Text extracted from each page
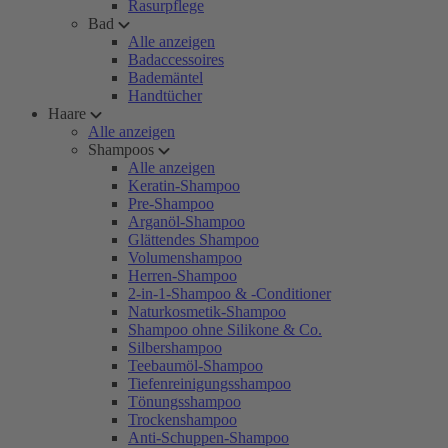
Rasurpflege
Bad
Alle anzeigen
Badaccessoires
Bademäntel
Handtücher
Haare
Alle anzeigen
Shampoos
Alle anzeigen
Keratin-Shampoo
Pre-Shampoo
Arganöl-Shampoo
Glättendes Shampoo
Volumenshampoo
Herren-Shampoo
2-in-1-Shampoo & -Conditioner
Naturkosmetik-Shampoo
Shampoo ohne Silikone & Co.
Silbershampoo
Teebaumöl-Shampoo
Tiefenreinigungsshampoo
Tönungsshampoo
Trockenshampoo
Anti-Schuppen-Shampoo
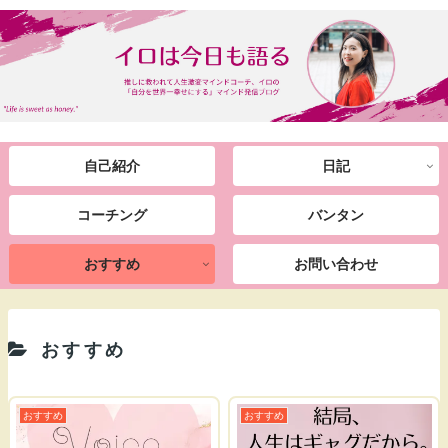
自己紹介
日記
コーチング
バンタン
おすすめ
お問い合わせ
おすすめ
おすすめ
おすすめ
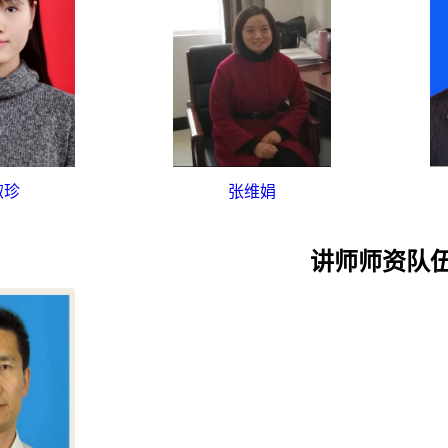
淑珍
张维娟
讲师师资队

- **Instruction**
Retype the lines from the start of the entries through the line containing "Silbershampoo", inclusive, reproducing each one precisely. Leave the pictures out of your answer.

- **Written answer**
Rasurpflege
Bad
Alle anzeigen
Badaccessoires
Bademäntel
Handtücher
Haare
Alle anzeigen
Shampoos
Alle anzeigen
Keratin-Shampoo
Pre-Shampoo
Arganöl-Shampoo
Glättendes Shampoo
Volumenshampoo
Herren-Shampoo
2-in-1-Shampoo & -Conditioner
Naturkosmetik-Shampoo
Shampoo ohne Silikone & Co.
Silbershampoo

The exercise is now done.